Russia has issued a stark new nuclear warning to Ukraine and the West on Tuesday as Russia began releasing results of referendums ahead of Vladimir Putin’s announcement of annexing four Ukrainian regions.
Tuesday’s nuclear warning by Dmitry Medvedev, deputy chairman of Russia’s Security Council, is one of several issued by Putin and his associates in recent weeks.
Medvedev predicted that the NATO military alliance would not directly enter the Ukraine war even if Moscow struck Ukraine with nuclear weapons.
“I believe that NATO would not directly interfere in the conflict even in this scenario,” Medvedev said in a post on Telegram on Tuesday, September 27.

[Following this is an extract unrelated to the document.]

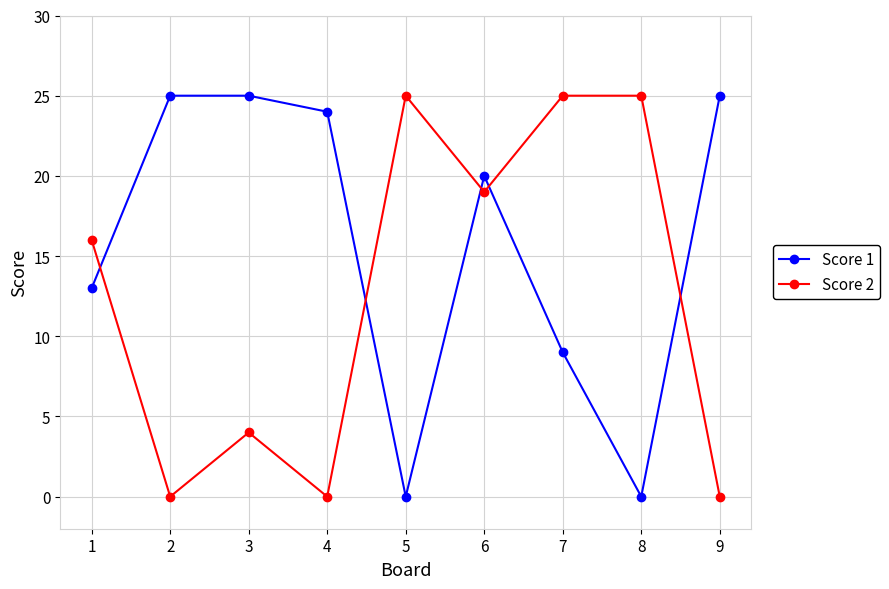

What is the greatest value displayed?

25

“The demagogues across the ocean and in Europe are not going to die in a nuclear apocalypse.”
Diplomats believe the nuclear sabre-rattling is an attempt by Moscow to scare the West into reducing its support for Kyiv by hinting at using a tactical nuclear weapon to defend the annexed territories of Ukraine.
But an adviser to Ukrainian President Volodymyr Zelenskiy said Kyiv would not be swayed by nuclear threats or by the annexation votes, and would press on with plans to retake all territory occupied by invading Russian forces.

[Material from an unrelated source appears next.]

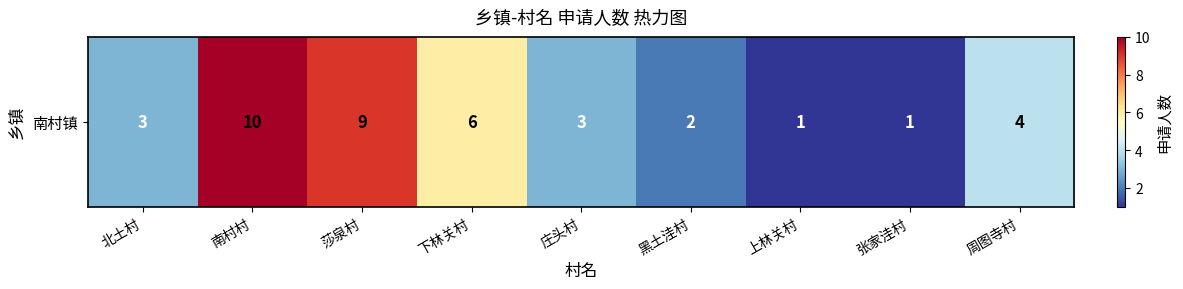

The value at 上林关村 is 1. True or false?

True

Zelenskiy’s adviser Mykhailo Podolyak brushed aside the comments, telling Reuters in an interview: “We will continue our work to de-occupy our territory regardless.
“We believe the war can only end when we have liberated our territory in the internationally recognised borders of 1991. We have no other scenarios,” he said.
Podolyak said the world’s nuclear powers should warn Russia that any use of strategic or tactical nuclear weapons in Ukraine would be met with concrete action.
Russian-installed officials in the four occupied regions of Ukraine reported huge majorities on Tuesday in favour of becoming part of Russia after five days of voting in so-called referendums that Kyiv and the West denounced as a sham.
The head of the upper house of the Russian parliament said the chamber might consider the incorporation of the four regions into Russia on Oct. 4.